Overall, both groups improved when using the CAD. The mean area under the receiver operating characteristic curve rose from 0.88 without assistance to 0.91 at second-reading mode and 0.90 at current-reading mode. Sensitivity also rose in both modes.
According to the authors, CAD could be especially helpful for novice readers in women who are asymptomatic, as sensitivity jumped from 67% without assistance to 88% when using CAD at both second-reading and concurrent-reading modes.
CAD used in concurrent-reading mode could also positively impact radiologist workflow. When CAD is used concurrently, readers could save 16 seconds compared to not using CAD at all, and they could perform reads 27 seconds faster compared to CAD used in second-read mode.

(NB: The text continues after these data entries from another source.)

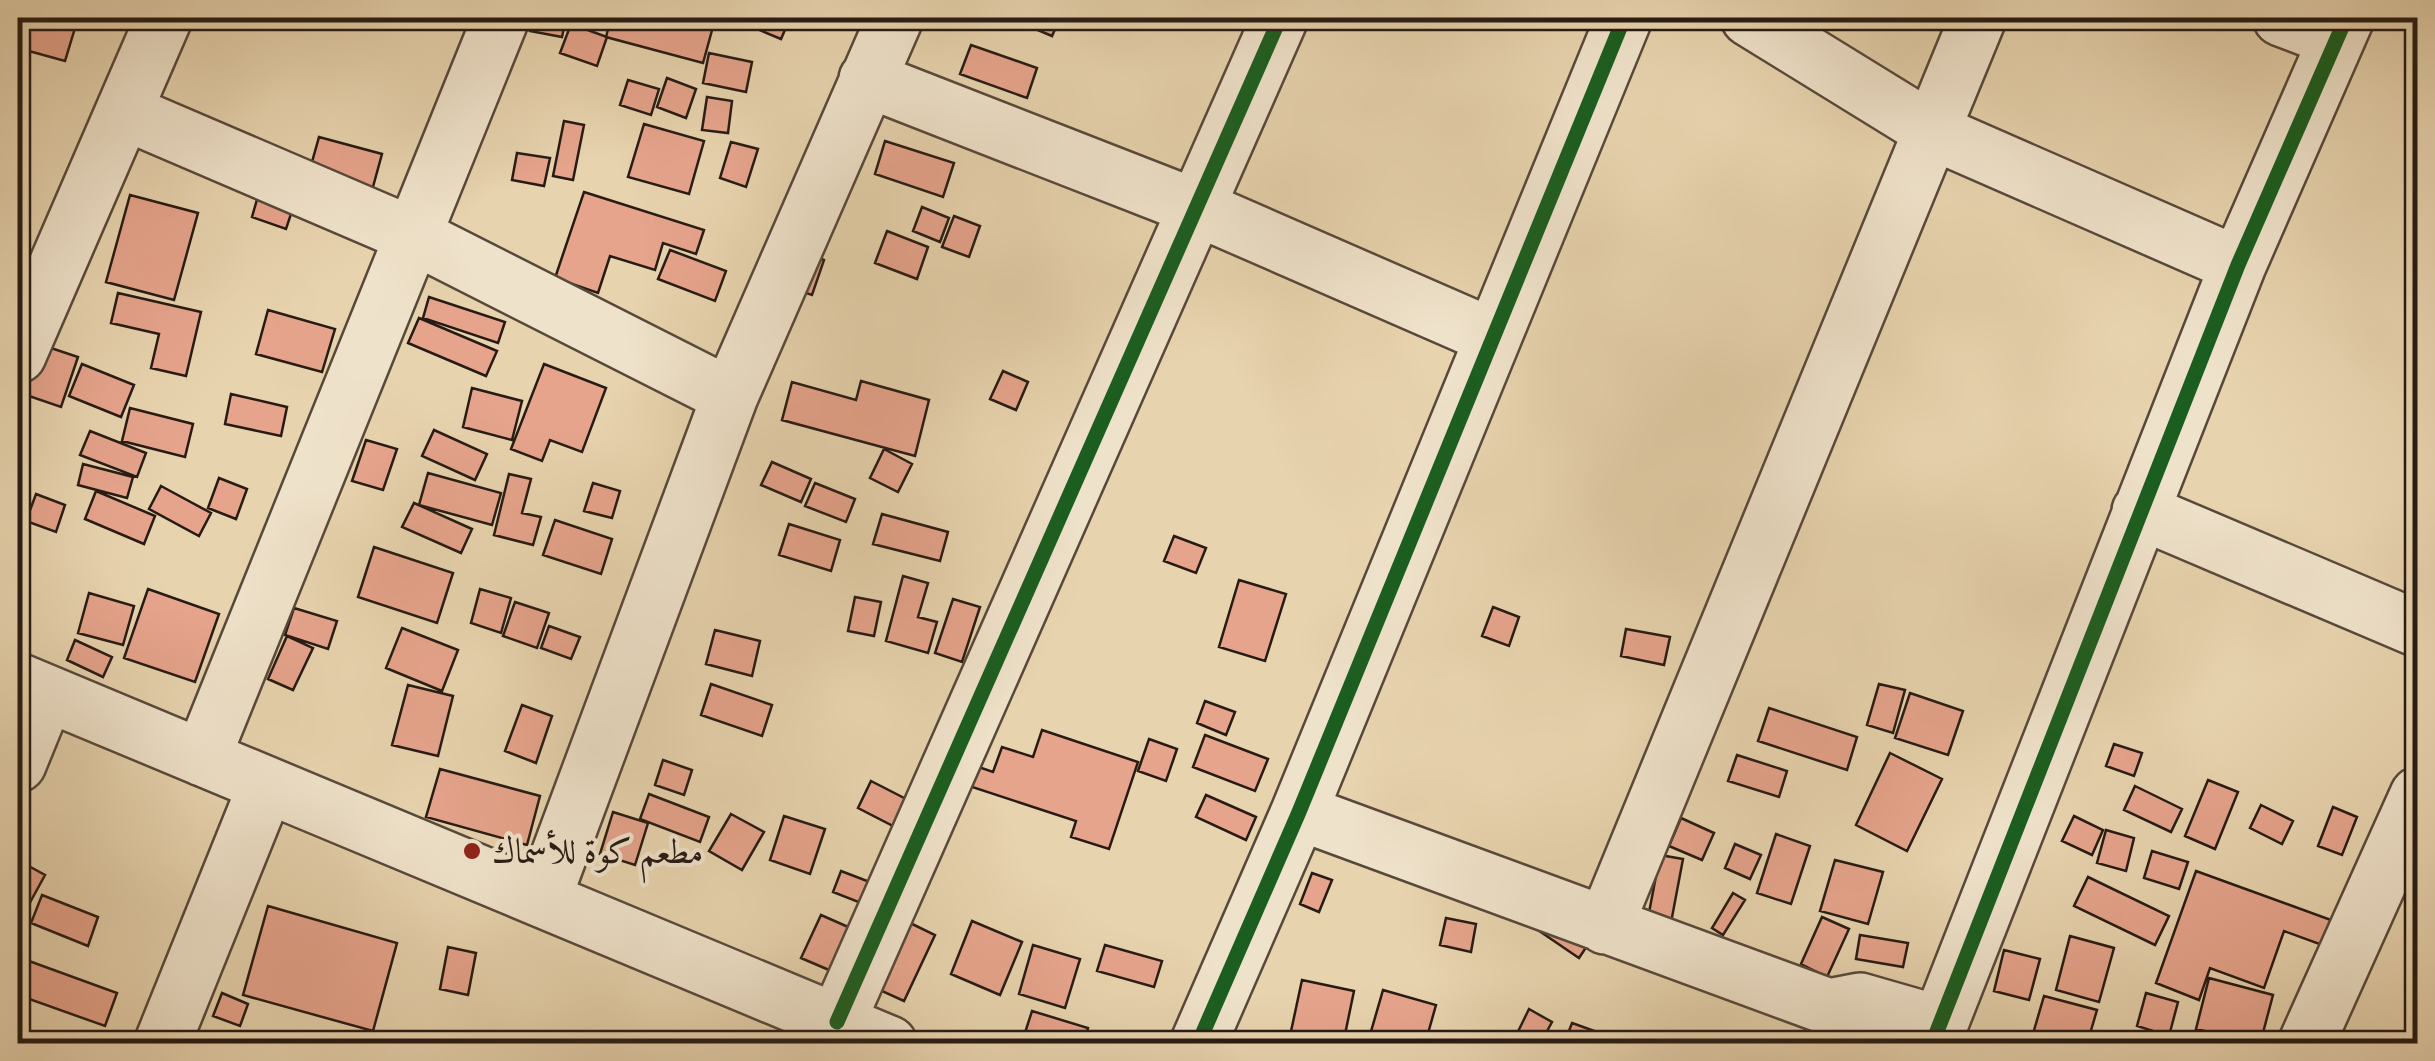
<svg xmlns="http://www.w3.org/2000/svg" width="2435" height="1061" viewBox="0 0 2435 1061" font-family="'IM FELL French Canon',Amiri,serif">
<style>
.building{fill:#e6a48c;stroke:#271b14;stroke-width:2.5}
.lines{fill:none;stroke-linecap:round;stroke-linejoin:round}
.minor-casing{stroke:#57493a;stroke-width:60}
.minor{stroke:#efe2ca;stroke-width:55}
.cycleway-casing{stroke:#efe2ca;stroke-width:21}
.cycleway{stroke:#1b5e20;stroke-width:15}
.poi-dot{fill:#8f2418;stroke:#efe2ca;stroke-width:4}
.labels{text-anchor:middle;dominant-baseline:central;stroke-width:8;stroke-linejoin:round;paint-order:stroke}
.poi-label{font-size:35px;fill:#271b14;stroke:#efe2ca;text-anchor:start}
</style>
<rect width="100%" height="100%" fill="#e7d3ae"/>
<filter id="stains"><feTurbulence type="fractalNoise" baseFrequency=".002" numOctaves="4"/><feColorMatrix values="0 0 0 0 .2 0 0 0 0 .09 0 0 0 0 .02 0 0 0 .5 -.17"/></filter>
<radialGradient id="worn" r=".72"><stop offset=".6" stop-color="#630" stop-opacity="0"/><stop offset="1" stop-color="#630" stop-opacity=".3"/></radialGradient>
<!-- building -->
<path class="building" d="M18,18h60l-13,43 -47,-13z
M532,18h34l-4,19 -32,-6z
M611,18h83l20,5 -11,40 -97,-26z
M753,18h37l-9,21 -31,-13z
M1009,18h51l-8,18z
M571,24l36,13 -10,29 -37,-13z
M971,45l66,23 -10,30 -67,-24z
M709,53l43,9 -6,30 -43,-9z
M667,78l29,11 -10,29 -29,-11z
M628,80l31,9 -8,26 -31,-10z
M707,97l25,4 -4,32 -26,-3z
M564,121l20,4 -11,55 -20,-4z
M644,124l60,17 -15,53 -61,-17z
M319,137l63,17 -14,51 -63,-18z
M885,141l69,22 -11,34 -68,-23z
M731,142l27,7 -12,38 -26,-9z
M517,153l33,5 -6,28 -32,-6z
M584,192l120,38 -8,24 -33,-11 -8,27 -45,-14 -12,37 -43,-15z
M130,195l68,18 -24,87 -68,-18z
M258,196l35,12 -7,21 -34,-12z
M922,207l27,11 -9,24 -27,-11z
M954,216l26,10 -11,31 -27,-10z
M887,231l41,16 -11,32 -42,-16z
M670,250l56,21 -11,30 -57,-22z
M807,253l17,7 -12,35 -18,-6z
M118,293l83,19 -15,64 -35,-8 8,-34 -48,-11z
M429,297l76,25 -7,21 -75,-25z
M268,310l67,19 -13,43 -66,-18z
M419,318l78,33 -11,25 -78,-33z
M39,344l39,13 -17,50 -38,-13z
M82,364l52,21 -13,32 -52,-21z
M544,364l62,24 -24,64 -32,-12 -8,21 -31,-12z
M1003,371l25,11 -12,28 -26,-11z
M861,381l68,19 -14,56 -133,-36 10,-38 64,18z
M472,388l50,13 -10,39 -49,-13z
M231,394l56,13 -6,29 -56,-12z
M130,408l63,16 -8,33 -63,-16z
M434,430l53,24 -12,26 -53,-24z
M90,431l56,22 -9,24 -57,-22z
M366,440l31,9 -14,41 -31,-9z
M884,449l28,15 -14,28 -28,-14z
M772,462l39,17 -10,23 -40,-17z
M83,464l50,13 -6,21 -49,-13z
M428,473l73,20 -9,32 -73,-20z
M509,474l22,5 -9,34 19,4 -8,28 -39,-10z
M219,478l28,11 -11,30 -28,-11z
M593,483l27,8 -8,27 -28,-7z
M815,483l40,16 -9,23 -41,-16z
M161,486l50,27 -12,23 -50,-27z
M96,491l59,25 -11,28 -59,-25z
M36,494l29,11 -9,27 -30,-11z
M414,503l58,26 -11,24 -59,-26z
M882,514l66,18 -8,29 -67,-17z
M555,520l57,19 -11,35 -58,-19z
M789,524l51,16 -9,31 -52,-16z
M1174,536l32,12 -10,25 -32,-12z
M374,547l79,26 -16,50 -79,-26z
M903,576l25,7 -10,34 19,5 -9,31 -42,-12z
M1239,580l47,14 -21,67 -46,-14z
M148,589l71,25 -24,68 -71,-24z
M480,589l31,9 -10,35 -30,-10z
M89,593l45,13 -11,39 -45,-12z
M855,597l26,5 -7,34 -26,-5z
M953,599l27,8 -18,55 -27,-9z
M515,602l34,11 -12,35 -34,-12z
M1493,607l26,10 -10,29 -27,-10z
M294,608l43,13 -9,28 -43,-14z
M549,626l31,11 -9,22 -30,-11z
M402,628l56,22 -16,41 -56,-23z
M1626,629l44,8 -6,28 -43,-9z
M715,630l45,11 -8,35 -46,-12z
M287,636l26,12 -20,42 -25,-11z
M75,640l37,17 -9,20 -36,-17z
M711,684l61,21 -10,31 -61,-21z
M1879,684l26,6 -12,43 -26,-8z
M408,685l45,11 -15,60 -46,-11z
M1910,693l53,18 -15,44 -53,-17z
M1205,701l30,11 -9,23 -29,-12z
M522,705l30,11 -16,47 -31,-12z
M1769,708l88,29 -10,33 -89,-29z
M1042,730l96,32 -29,87 -38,-12 5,-16 -116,-38 7,-20 26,9 9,-25 31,10z
M1205,735l63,24 -13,32 -62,-24z
M1149,739l28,10 -11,32 -28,-10z
M2114,744l28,9 -8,23 -28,-10z
M1890,753l52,26 -35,72 -51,-26z
M1737,755l50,16 -8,26 -51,-16z
M663,760l29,10 -8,25 -29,-10z
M440,769l100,27 -13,49 -101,-28z
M2208,780l30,12 -23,57 -30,-13z
M871,781l39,20 -13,27 -39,-20z
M2135,786l47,23 -11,23 -47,-22z
M649,794l60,23 -9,25 -60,-23z
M1206,795l50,22 -10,23 -50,-23z
M2261,805l32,16 -11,23 -32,-16z
M2333,807l24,10 -15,38 -24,-9z
M613,812l35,11 -13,42 -35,-11z
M731,814l33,18 -22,38 -33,-19z
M784,816l41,13 -15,45 -40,-14z
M2074,816l29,14 -11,25 -30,-14z
M1681,818l33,15 -12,27 -33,-14z
M2106,830l28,8 -8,33 -29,-8z
M1776,834l34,12 -19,58 -34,-11z
M1735,844l26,11 -11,24 -25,-11z
M2152,851l36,11 -9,27 -35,-11z
M1660,855l23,4 -13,69 -23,-5z
M1835,860l48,12 -15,52 -48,-13z
M25,864l20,11 -23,42 -4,-2v-37z
M841,871l34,13 -9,21 -33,-13z
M2196,871l135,49 -9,25 -38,-14 -20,57 -54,-20 -11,32 -43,-17z
M1312,873l20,7 -13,32 -19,-8z
M2088,877l81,39 -14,29 -81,-39z
M1733,893l12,7 -22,35 -11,-7z
M42,895l56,22 -10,29 -57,-23z
M268,906l129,37 -24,88 -130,-36z
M821,915l34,15 -19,43 -35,-15z
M1822,917l27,12 -22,48 -26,-13z
M1446,918l30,6 -5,28 -31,-7z
M904,920l31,15 -31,66 -31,-14z
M972,921l50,21 -22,53 -49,-21z
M1526,922l65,18 -12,18z
M1860,935l48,8 -5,24 -47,-8z
M2070,936l44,12 -15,54 -43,-12z
M1033,945l47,14 -15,49 -46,-14z
M1105,945l57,16 -8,26 -57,-16z
M448,947l28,6 -8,42 -28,-6z
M2004,950l36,9 -11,41 -35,-9z
M29,961l88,32 -12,33 -87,-31z
M2209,978l64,17 -13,49 -64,-15z
M1302,980l52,11 -11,53 -53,-8z
M1383,990l53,15 -11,39h-25l-30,-9z
M222,993l26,11 -8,22 -27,-10z
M2146,993l32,9 -9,34 -32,-10z
M2044,996l53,14 -10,34h-57z
M1529,1009l23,13 -12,22h-28z
M1032,1011l56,17 -5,16 -60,-5z
M1572,1023l31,11 -3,10h-36z
M2132,1033l23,7 -2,4h-24z"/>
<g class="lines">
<defs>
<path id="minor" d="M1749,18l185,114 304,133
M2281,18l55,21
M867,79l328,128 298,130
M125,112l287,123 318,161
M18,355l146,-337
M2140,511l278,118
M18,681l871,363
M202,758l299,-740
M18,764l29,-71
M1299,812l530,195 31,-6 80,23
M543,898l187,-502 165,-378
M1605,926l373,-908
M837,1022l443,-1004
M162,1044l104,-258
M1198,1044l101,-232 325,-794
M1932,1044l306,-779 108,-247
M2306,1044l112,-249"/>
</defs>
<!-- minor casing -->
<use href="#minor" class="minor-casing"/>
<!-- minor -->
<use href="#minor" class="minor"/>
<defs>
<path id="cycleway" d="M837,1022l443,-1004
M1198,1044l101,-232 325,-794
M1932,1044l306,-779 108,-247"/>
</defs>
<!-- cycleway casing -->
<use href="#cycleway" class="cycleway-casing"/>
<!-- cycleway -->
<use href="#cycleway" class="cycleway"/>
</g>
<!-- markers -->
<circle class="poi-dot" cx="472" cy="851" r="10"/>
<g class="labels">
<!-- poi labels -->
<g class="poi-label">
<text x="492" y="851">مطعم كوة للأسماك</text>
</g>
</g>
<!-- margin -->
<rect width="2435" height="1061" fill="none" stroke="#e7d3ae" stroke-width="60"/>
<rect x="20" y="20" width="2395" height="1021" fill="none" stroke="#271b14" stroke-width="5"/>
<rect x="30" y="30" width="2375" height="1001" fill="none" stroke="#271b14" stroke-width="2.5"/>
<rect width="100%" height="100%" filter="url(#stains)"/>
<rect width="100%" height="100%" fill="url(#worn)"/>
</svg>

“Thus, our results suggest that the concurrent-reading mode with shorter reading time is preferable for workflow efficiency,” the researchers wrote.
In a related editorial, Priscilla J. Slanetz, MD, MPH, with Boston University Medical Center’s Department of Radiology in Boston, highlighted the time saved with CAD in concurrent-reading, noting such efficiency could have wide-reaching impact.
“The fact that CAD significantly shortened interpretation time is important, especially if either state or federal legislation ends up mandating, or even recommending, additional screening with US for women with dense tissue on mammograms,” Slanetz noted. “This savings in interpretation time should not be underestimated because it will allow higher throughput with no need to increase radiologist staffing, thereby providing greater access to this promising screening technology.”